MLM module faces lengthy delays
During 2013, the launch of the MLM module was re-scheduled to April and then to June 2014. In the meantime, tests of the MLM at RKK Energia revealed a leaking fueling valve in the propulsion system of the spacecraft. The damage was serious enough to require a complex procedure of cutting away the valve and welding in a new one. Before committing to the repairs, engineers had to practice it on a full-scale prototype of the MLM module known in Russian as Kompleksny Stend, KS.
Further inspections of MLM at RKK Energia apparently found contamination inside the propulsion system, which would require a lengthy cleaning. According to some reports, it would take up to 10 months to resolve all the issues with the spacecraft.
As a result, it was decided to return the MLM back to GKNPTs Khrunichev for repairs. On Oct. 22, 2013, the Interfax news agency reported that all the repairs at GKNPTs Khrunichev would take a year and a half to complete. According to a poster on the online forum of the Novosti Kosmonavtiki magazine, latest plans called for the launch of the MLM module in September 2015. The head of RKK Energia Vitaly Lopota told the RIA Novosti news agency that no decision for the return of the module back to GKNPTs Khrunichev had been made yet. At the same time, Lopota admitted that he had not certified the spacecraft for launch.
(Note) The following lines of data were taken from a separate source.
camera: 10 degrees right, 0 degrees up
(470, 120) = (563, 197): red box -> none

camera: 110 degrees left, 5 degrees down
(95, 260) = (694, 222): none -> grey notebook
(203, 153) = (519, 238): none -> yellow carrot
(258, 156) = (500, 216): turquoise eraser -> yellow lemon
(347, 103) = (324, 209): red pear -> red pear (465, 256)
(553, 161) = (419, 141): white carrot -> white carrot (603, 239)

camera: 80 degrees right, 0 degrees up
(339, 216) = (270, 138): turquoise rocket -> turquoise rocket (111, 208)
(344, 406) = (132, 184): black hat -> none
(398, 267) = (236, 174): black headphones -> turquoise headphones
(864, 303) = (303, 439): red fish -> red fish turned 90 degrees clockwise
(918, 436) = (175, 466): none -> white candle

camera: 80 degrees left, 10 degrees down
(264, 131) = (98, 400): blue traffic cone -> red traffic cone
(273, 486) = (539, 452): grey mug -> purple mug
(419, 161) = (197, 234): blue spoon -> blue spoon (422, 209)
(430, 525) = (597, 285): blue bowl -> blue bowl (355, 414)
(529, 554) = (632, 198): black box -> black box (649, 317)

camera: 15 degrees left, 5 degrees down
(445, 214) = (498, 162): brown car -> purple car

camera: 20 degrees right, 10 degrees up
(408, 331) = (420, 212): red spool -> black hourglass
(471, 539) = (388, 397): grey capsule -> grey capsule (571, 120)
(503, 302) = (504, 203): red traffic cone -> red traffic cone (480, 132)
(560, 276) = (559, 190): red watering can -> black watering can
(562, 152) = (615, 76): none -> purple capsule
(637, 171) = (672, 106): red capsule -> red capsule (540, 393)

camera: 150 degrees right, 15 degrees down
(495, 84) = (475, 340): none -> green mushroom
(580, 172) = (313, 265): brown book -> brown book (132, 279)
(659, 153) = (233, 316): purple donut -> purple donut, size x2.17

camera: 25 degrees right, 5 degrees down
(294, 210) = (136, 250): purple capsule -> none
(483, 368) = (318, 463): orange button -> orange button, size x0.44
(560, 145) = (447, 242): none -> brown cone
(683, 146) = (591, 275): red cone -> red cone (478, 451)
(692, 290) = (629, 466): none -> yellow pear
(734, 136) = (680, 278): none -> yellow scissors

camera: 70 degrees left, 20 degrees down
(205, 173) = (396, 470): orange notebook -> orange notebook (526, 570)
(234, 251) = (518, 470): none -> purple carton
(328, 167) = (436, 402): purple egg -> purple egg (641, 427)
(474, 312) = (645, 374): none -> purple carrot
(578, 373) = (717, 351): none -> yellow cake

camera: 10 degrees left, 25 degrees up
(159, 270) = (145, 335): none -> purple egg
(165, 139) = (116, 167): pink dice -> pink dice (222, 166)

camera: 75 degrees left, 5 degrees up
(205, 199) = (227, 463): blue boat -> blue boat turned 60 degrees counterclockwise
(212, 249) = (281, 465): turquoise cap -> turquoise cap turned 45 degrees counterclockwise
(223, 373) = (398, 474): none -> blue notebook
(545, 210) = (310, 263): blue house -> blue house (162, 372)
To make matters worse, the European Space Agency, ESA, responsible for the ERA mechanical arm onboard the MLM module reportedly had enough with all the delays and resulting cost overruns. ESA reportedly refused funding for the program beginning from 2014 onwards. As a result, the Russian government would likely have to pick up the tab for all further cost increases in the project.
By the end of 2013, NASA documents indicated that the MLM module would not fly before November 2015.
2014: From bad to worse
On Jan. 10, 2014, the head of RKK Energia Vitaly Lopota told the official ITAR-TASS news agency that the MLM module had been returned to GKNPTs Khrunichev on Dec. 31, 2013. Lopota promised that the repair schedule for the spacecraft would be issued by the end of the month. However only in April, Lopota was able to estimate that fixing all the damage to the crippled module would take no less than nine months, while its exact processing schedule would not be set until the end of the month. By that time, the launch of the MLM in 2015 was practically ruled out. To save at least some time, plans were made to ship the MLM from GKNPTs Khrunichev directly to the launch site, letting RKK Energia to conduct all final tests of the spacecraft in Baikonur, instead of its testing facility in Korolev, near Moscow.
On April 26, a poster on the web forum of the Novosti Kosmonavtiki magazine reported that the new development schedule had been approved, targeting February 2017 for the launch of the module. The tanks of the spacecraft were found to be unaffected by the contamination, however almost all propellant lines running on the exterior of the module would have to be replaced. Moreover, the module's engines had already exceeded their warranty and had to be replaced as well. The manufacturing of the new propulsion systems would take up to eight months, the poster said.
With its central position in the architecture of the Russian segment, the MLM's troubles also stall the launch of all subsequent Russian components of the station, including the Node Module, UM, (already under construction) and the NEM laboratory and power supply module, whose full-scale development started in 2012.
Given such a prolonged delay, combined with worsening political relations between Russia and its partners in the ISS project, the questions were raised whether the MLM module and the successive components of the Russian segment could be grounded until the assembly of the new all-Russian station in the post-ISS era. Under such a scenario, the troubled spacecraft could play a role of an early hub for the future orbital outpost.